Your description of an American car shrunk in the wash seems to fit my memories of the Victor, though I don't recall any of the horrors Sir Hugh describes. It was two-tone in particularly repellent shades of mouldy green, but I have to say we rather liked it, largely because it was an estate, our first, graduating from a two door Austin 1100 which for a family of six children, three of them still school age, was a modest conveyance indeed - I remember being small enough to be passed between the front seats to sit on Mum's lap when I got fractious and squabblesome with my siblings. The Victor, then, seemed most capacious, and we could happily rattle about in the boot without having to sit on plastic seats which stuck agonisingly to sweaty bare legs...Ah, the days before seat belts!

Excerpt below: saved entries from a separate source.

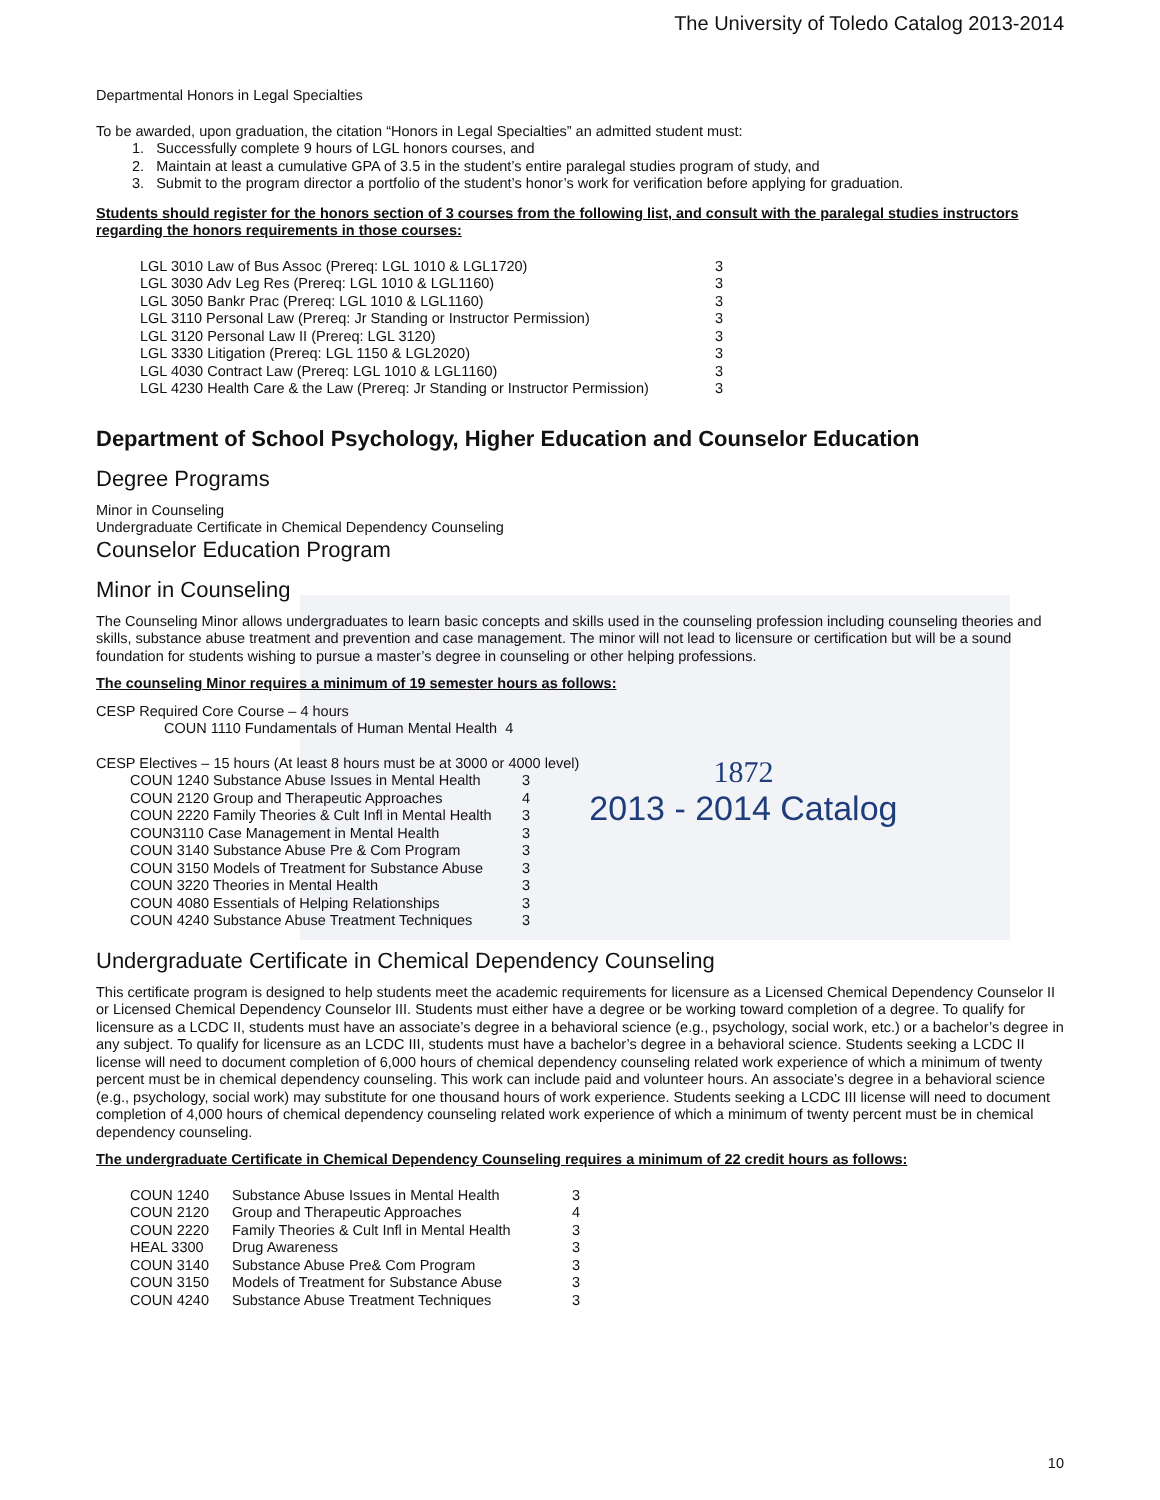The University of Toledo Catalog 2013-2014
Departmental Honors in Legal Specialties
To be awarded, upon graduation, the citation “Honors in Legal Specialties” an admitted student must:
1. Successfully complete 9 hours of LGL honors courses, and
2. Maintain at least a cumulative GPA of 3.5 in the student’s entire paralegal studies program of study, and
3. Submit to the program director a portfolio of the student’s honor’s work for verification before applying for graduation.
Students should register for the honors section of 3 courses from the following list, and consult with the paralegal studies instructors regarding the honors requirements in those courses:
| LGL 3010 Law of Bus Assoc (Prereq: LGL 1010 & LGL1720) | 3 |
| LGL 3030 Adv Leg Res (Prereq: LGL 1010 & LGL1160) | 3 |
| LGL 3050 Bankr Prac (Prereq: LGL 1010 & LGL1160) | 3 |
| LGL 3110 Personal Law (Prereq: Jr Standing or Instructor Permission) | 3 |
| LGL 3120 Personal Law II (Prereq: LGL 3120) | 3 |
| LGL 3330 Litigation (Prereq: LGL 1150 & LGL2020) | 3 |
| LGL 4030 Contract Law (Prereq: LGL 1010 & LGL1160) | 3 |
| LGL 4230 Health Care & the Law (Prereq: Jr Standing or Instructor Permission) | 3 |
Department of School Psychology, Higher Education and Counselor Education
Degree Programs
Minor in Counseling
Undergraduate Certificate in Chemical Dependency Counseling
Counselor Education Program
Minor in Counseling
The Counseling Minor allows undergraduates to learn basic concepts and skills used in the counseling profession including counseling theories and skills, substance abuse treatment and prevention and case management. The minor will not lead to licensure or certification but will be a sound foundation for students wishing to pursue a master’s degree in counseling or other helping professions.
The counseling Minor requires a minimum of 19 semester hours as follows:
CESP Required Core Course – 4 hours
COUN 1110 Fundamentals of Human Mental Health 4
CESP Electives – 15 hours (At least 8 hours must be at 3000 or 4000 level)
| COUN 1240 Substance Abuse Issues in Mental Health | 3 |
| COUN 2120 Group and Therapeutic Approaches | 4 |
| COUN 2220 Family Theories & Cult Infl in Mental Health | 3 |
| COUN3110 Case Management in Mental Health | 3 |
| COUN 3140 Substance Abuse Pre & Com Program | 3 |
| COUN 3150 Models of Treatment for Substance Abuse | 3 |
| COUN 3220 Theories in Mental Health | 3 |
| COUN 4080 Essentials of Helping Relationships | 3 |
| COUN 4240 Substance Abuse Treatment Techniques | 3 |
1872
2013 - 2014 Catalog
Undergraduate Certificate in Chemical Dependency Counseling
This certificate program is designed to help students meet the academic requirements for licensure as a Licensed Chemical Dependency Counselor II or Licensed Chemical Dependency Counselor III. Students must either have a degree or be working toward completion of a degree. To qualify for licensure as a LCDC II, students must have an associate’s degree in a behavioral science (e.g., psychology, social work, etc.) or a bachelor’s degree in any subject. To qualify for licensure as an LCDC III, students must have a bachelor’s degree in a behavioral science. Students seeking a LCDC II license will need to document completion of 6,000 hours of chemical dependency counseling related work experience of which a minimum of twenty percent must be in chemical dependency counseling. This work can include paid and volunteer hours. An associate’s degree in a behavioral science (e.g., psychology, social work) may substitute for one thousand hours of work experience. Students seeking a LCDC III license will need to document completion of 4,000 hours of chemical dependency counseling related work experience of which a minimum of twenty percent must be in chemical dependency counseling.
The undergraduate Certificate in Chemical Dependency Counseling requires a minimum of 22 credit hours as follows:
| COUN 1240 | Substance Abuse Issues in Mental Health | 3 |
| COUN 2120 | Group and Therapeutic Approaches | 4 |
| COUN 2220 | Family Theories & Cult Infl in Mental Health | 3 |
| HEAL 3300 | Drug Awareness | 3 |
| COUN 3140 | Substance Abuse Pre& Com Program | 3 |
| COUN 3150 | Models of Treatment for Substance Abuse | 3 |
| COUN 4240 | Substance Abuse Treatment Techniques | 3 |
10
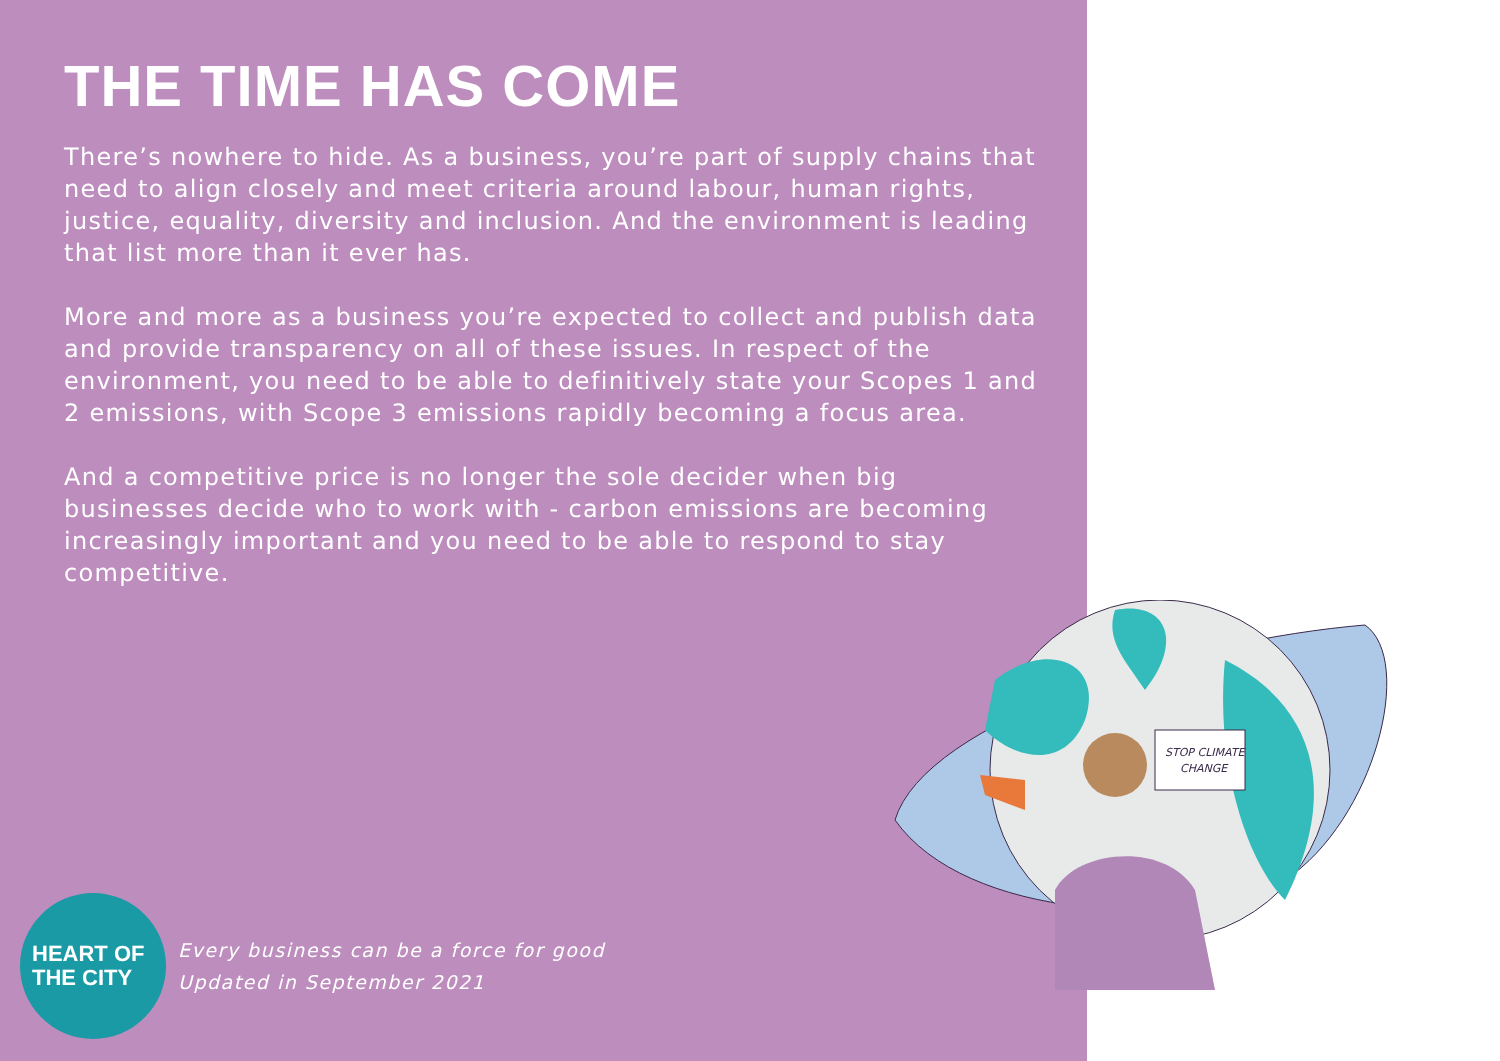THE TIME HAS COME
There’s nowhere to hide. As a business, you’re part of supply chains that need to align closely and meet criteria around labour, human rights, justice, equality, diversity and inclusion. And the environment is leading that list more than it ever has.
More and more as a business you’re expected to collect and publish data and provide transparency on all of these issues. In respect of the environment, you need to be able to definitively state your Scopes 1 and 2 emissions, with Scope 3 emissions rapidly becoming a focus area.
And a competitive price is no longer the sole decider when big businesses decide who to work with - carbon emissions are becoming increasingly important and you need to be able to respond to stay competitive.
STOP CLIMATE
CHANGE
HEART OF
THE CITY
Every business can be a force for good
Updated in September 2021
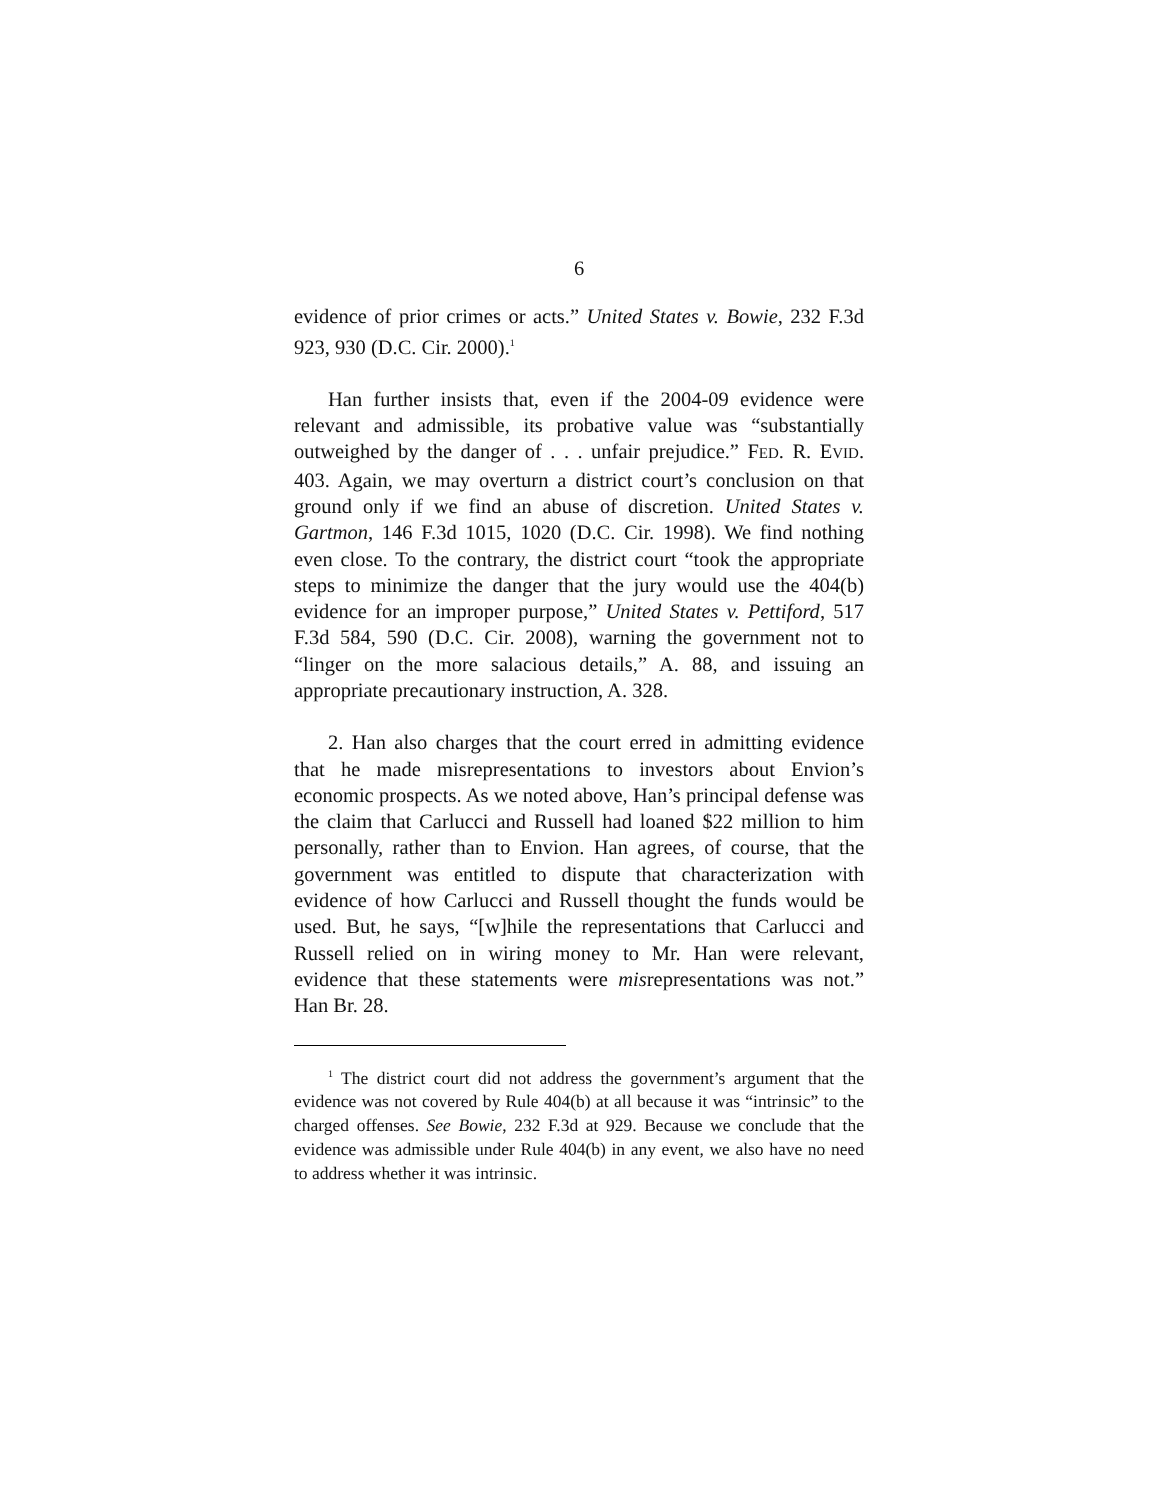6
evidence of prior crimes or acts.” United States v. Bowie, 232 F.3d 923, 930 (D.C. Cir. 2000).<sup>1</sup>
Han further insists that, even if the 2004-09 evidence were relevant and admissible, its probative value was “substantially outweighed by the danger of . . . unfair prejudice.” FED. R. EVID. 403. Again, we may overturn a district court’s conclusion on that ground only if we find an abuse of discretion. United States v. Gartmon, 146 F.3d 1015, 1020 (D.C. Cir. 1998). We find nothing even close. To the contrary, the district court “took the appropriate steps to minimize the danger that the jury would use the 404(b) evidence for an improper purpose,” United States v. Pettiford, 517 F.3d 584, 590 (D.C. Cir. 2008), warning the government not to “linger on the more salacious details,” A. 88, and issuing an appropriate precautionary instruction, A. 328.
2. Han also charges that the court erred in admitting evidence that he made misrepresentations to investors about Envion’s economic prospects. As we noted above, Han’s principal defense was the claim that Carlucci and Russell had loaned $22 million to him personally, rather than to Envion. Han agrees, of course, that the government was entitled to dispute that characterization with evidence of how Carlucci and Russell thought the funds would be used. But, he says, “[w]hile the representations that Carlucci and Russell relied on in wiring money to Mr. Han were relevant, evidence that these statements were misrepresentations was not.” Han Br. 28.
<sup>1</sup> The district court did not address the government’s argument that the evidence was not covered by Rule 404(b) at all because it was “intrinsic” to the charged offenses. See Bowie, 232 F.3d at 929. Because we conclude that the evidence was admissible under Rule 404(b) in any event, we also have no need to address whether it was intrinsic.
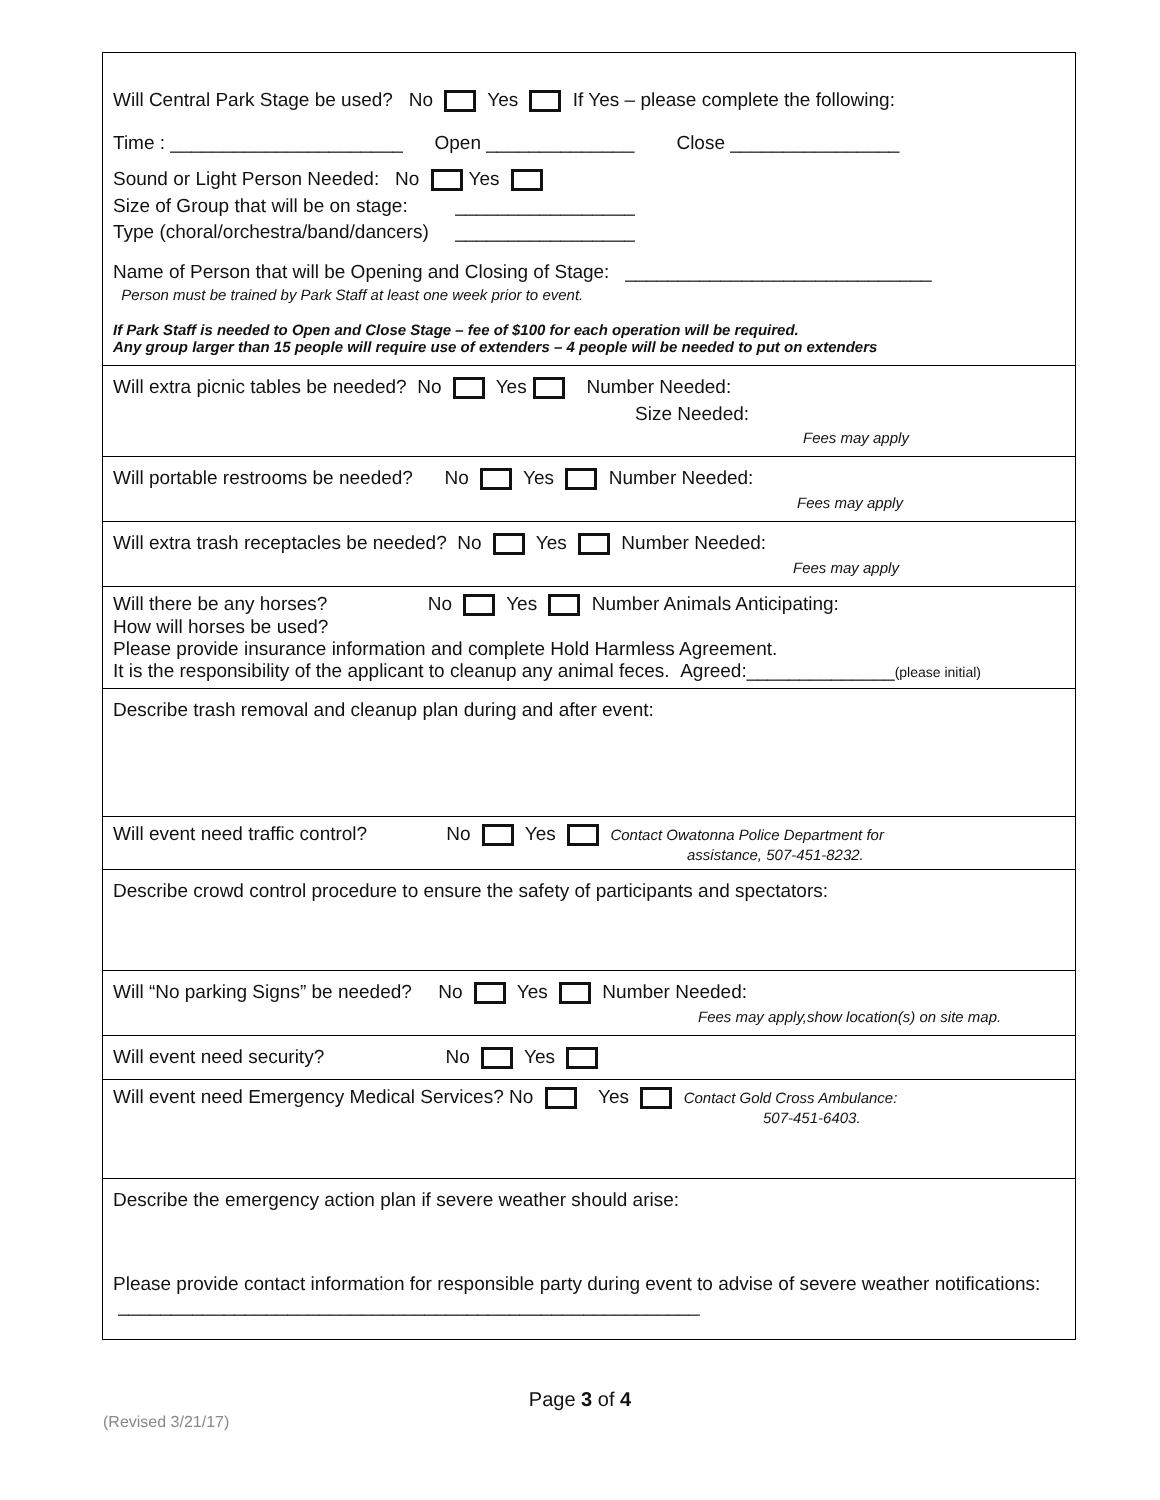Will Central Park Stage be used? No Yes If Yes – please complete the following:
Time : ______________________ Open ______________ Close ________________
Sound or Light Person Needed: No Yes
Size of Group that will be on stage: _________________
Type (choral/orchestra/band/dancers) _________________
Name of Person that will be Opening and Closing of Stage: _____________________________
Person must be trained by Park Staff at least one week prior to event.
If Park Staff is needed to Open and Close Stage – fee of $100 for each operation will be required.
Any group larger than 15 people will require use of extenders – 4 people will be needed to put on extenders
Will extra picnic tables be needed? No Yes Number Needed:
Size Needed:
Fees may apply
Will portable restrooms be needed? No Yes Number Needed:
Fees may apply
Will extra trash receptacles be needed? No Yes Number Needed:
Fees may apply
Will there be any horses? No Yes Number Animals Anticipating:
How will horses be used?
Please provide insurance information and complete Hold Harmless Agreement.
It is the responsibility of the applicant to cleanup any animal feces. Agreed:______________(please initial)
Describe trash removal and cleanup plan during and after event:
Will event need traffic control? No Yes Contact Owatonna Police Department for
assistance, 507-451-8232.
Describe crowd control procedure to ensure the safety of participants and spectators:
Will “No parking Signs” be needed? No Yes Number Needed:
Fees may apply,show location(s) on site map.
Will event need security? No Yes
Will event need Emergency Medical Services? No Yes Contact Gold Cross Ambulance:
507-451-6403.
Describe the emergency action plan if severe weather should arise:
Please provide contact information for responsible party during event to advise of severe weather notifications: _______________________________________________________
Page 3 of 4
(Revised 3/21/17)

Car reminiscing, nothing like it. Nostalgia isn't quite the word, implying a wishing oneself back there, which I think we're all agreed is going too far.

Roderick Robinson said...

Lucy: Good grief, this group of commenteers resembles those toothless northerners in the Monty Python sketch boasting about their deprivations ("Gravel! You were lucky to get gravel. All we had to eat were t'holes in t'road...").

The trouble is you've just handed over another baton. The Austin 1100. Clever but horribly fragile. Memories now of attempting to get to the Plitvice Lakes in 1965 Yugoslavia on a road as rocky as the path up to Mickeldore, fearing for the car's very life, turning back, finally resuming the Adriatic coast road to the accompaniment of a knocking noise front, right. The errant drive shaft had to be replaced in Padua. You're right, this isn't nostalgia but how about nostalgie de la boue?